Exercise requirements: In the passage on Michelangelo's templates, copy the part that opens with the words "The dissertation concludes" and closes with "through disciplined practice.", swapping "marvelous" for "remarkable".

Document segment:
────────────────────────────────────────

Taking the common word origin of 'template' and 'temper' as a starting clue, the relationship
between Michelangelo's template drawings and the building site are theorized as a process of
tempering, a 15th and 16th century term investigated through key sources such as Ficino's
writings on health (De vita), the commentaries on Vitruvius by Barbaro and Cesariano, and
Biringuccio's treatise on metallurgy (De la pirotechnia). From this, key connections emerge
between Michelangelo's template-making and contemporaneous practices of tempering, where
dynamic, in-situ material adjustments achieve great effect through tiny alterations. Whether in the
health of the body, music, or material techniques, tempering offers a method of in-progress
commensuration between axiomatic proportions and those of material, sensibly present
harmonies.
The tempering power of templates is investigated in three parts that follow the transmutation of
Michelangelo's templates between paper, tin, and stone. The investigation begins with paper
and, following a close examination of the extant drawings, discredits the common conclusion that
Michelangelo's templates were drawn free-hand. Rather, it is shown that the extant templates
are actually a small fragment of a once robust collection of parent and offspring templates related
through tracing. Next, parallel practices in bell-casting and column profiling are discussed in
terms of template materials, particularly tin, and how small adjustments may be leveraged to
great narrative and conceptual effect in the emerging work. The final part examines the San
Lorenzo building site through assembling the body of architecture, where templates are seen as
surrogate building stones in the conception and adjustment of the in-progress work.
The dissertation concludes with an assertion that Michelangelo's use of templates as instruments
for micro-interventions amidst an unstable building site serves as a marvelous exemplar for
tempering as a method for materializing the poetic image through disciplined practice.

────────────────────────────────────────

Collected data:
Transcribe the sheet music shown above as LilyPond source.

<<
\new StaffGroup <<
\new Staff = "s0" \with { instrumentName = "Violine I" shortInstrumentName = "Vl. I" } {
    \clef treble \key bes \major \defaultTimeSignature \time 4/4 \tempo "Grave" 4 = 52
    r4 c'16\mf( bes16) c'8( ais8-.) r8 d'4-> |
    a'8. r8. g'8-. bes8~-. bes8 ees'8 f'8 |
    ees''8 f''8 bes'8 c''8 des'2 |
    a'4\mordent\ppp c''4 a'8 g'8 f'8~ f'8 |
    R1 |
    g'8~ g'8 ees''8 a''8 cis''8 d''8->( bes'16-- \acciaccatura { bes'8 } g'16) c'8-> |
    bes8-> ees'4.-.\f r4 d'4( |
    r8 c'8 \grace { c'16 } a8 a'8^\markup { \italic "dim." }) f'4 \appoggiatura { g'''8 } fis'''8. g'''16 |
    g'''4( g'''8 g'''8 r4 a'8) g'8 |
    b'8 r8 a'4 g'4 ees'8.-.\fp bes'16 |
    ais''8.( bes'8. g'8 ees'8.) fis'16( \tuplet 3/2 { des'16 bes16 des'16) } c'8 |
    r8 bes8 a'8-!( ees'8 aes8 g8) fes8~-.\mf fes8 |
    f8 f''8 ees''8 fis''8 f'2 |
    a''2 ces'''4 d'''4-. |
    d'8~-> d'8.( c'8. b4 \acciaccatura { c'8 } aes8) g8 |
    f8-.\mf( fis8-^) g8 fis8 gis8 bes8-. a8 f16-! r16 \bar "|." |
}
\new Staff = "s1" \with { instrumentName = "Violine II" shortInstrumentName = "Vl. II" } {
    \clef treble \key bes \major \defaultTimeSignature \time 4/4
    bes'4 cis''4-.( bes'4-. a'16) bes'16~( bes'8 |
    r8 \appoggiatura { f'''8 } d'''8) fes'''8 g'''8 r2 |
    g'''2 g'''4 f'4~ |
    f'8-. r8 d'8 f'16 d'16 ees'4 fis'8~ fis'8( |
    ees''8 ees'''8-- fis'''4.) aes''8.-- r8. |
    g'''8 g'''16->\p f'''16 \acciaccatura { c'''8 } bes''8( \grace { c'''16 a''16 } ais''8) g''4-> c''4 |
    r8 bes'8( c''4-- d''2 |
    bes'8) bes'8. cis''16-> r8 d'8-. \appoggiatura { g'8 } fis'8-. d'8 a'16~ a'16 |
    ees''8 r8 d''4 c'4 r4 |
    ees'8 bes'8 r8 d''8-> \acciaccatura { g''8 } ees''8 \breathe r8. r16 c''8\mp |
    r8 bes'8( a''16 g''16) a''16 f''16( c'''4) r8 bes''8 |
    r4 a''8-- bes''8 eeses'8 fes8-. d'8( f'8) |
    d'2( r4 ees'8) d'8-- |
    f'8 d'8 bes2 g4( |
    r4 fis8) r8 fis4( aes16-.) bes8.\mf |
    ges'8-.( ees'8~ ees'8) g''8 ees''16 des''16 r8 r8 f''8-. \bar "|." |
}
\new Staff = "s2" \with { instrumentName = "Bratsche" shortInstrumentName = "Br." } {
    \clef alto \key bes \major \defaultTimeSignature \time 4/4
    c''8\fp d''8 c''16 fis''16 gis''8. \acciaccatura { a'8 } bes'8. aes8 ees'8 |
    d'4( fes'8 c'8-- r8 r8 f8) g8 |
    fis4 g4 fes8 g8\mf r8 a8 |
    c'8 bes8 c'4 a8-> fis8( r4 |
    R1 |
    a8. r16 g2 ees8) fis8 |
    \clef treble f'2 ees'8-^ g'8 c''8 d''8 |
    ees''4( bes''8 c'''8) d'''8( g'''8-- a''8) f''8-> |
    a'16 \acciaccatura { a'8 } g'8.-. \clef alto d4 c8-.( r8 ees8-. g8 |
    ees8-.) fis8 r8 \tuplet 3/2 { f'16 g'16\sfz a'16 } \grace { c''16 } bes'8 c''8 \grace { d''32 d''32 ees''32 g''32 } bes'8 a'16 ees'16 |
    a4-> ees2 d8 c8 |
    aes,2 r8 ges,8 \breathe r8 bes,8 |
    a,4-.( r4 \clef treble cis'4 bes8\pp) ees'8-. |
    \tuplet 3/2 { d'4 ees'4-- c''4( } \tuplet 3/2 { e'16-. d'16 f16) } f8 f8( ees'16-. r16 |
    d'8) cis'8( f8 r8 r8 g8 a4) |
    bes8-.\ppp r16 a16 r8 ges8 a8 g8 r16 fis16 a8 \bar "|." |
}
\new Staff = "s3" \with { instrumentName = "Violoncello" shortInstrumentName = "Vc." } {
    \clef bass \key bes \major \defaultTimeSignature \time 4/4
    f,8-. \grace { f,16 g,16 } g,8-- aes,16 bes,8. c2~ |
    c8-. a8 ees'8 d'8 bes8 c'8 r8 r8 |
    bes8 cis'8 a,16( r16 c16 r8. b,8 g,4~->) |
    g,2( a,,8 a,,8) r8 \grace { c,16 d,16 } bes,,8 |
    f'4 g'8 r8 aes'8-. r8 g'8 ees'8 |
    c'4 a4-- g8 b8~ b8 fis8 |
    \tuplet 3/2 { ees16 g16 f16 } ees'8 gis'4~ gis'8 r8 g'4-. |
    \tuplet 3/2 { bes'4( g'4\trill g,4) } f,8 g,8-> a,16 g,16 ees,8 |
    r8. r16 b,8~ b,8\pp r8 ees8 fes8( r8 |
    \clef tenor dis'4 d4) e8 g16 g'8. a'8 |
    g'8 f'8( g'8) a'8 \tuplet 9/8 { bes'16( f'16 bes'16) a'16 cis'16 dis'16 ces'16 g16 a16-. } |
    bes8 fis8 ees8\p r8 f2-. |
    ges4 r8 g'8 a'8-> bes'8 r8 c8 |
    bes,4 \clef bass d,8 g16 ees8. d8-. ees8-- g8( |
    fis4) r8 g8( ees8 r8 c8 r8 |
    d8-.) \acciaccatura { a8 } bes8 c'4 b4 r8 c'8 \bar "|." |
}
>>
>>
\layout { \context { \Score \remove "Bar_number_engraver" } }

────────────────────────────────────────

Answer to the problem:
The dissertation concludes with an assertion that Michelangelo's use of templates as instruments
for micro-interventions amidst an unstable building site serves as a remarkable exemplar for
tempering as a method for materializing the poetic image through disciplined practice.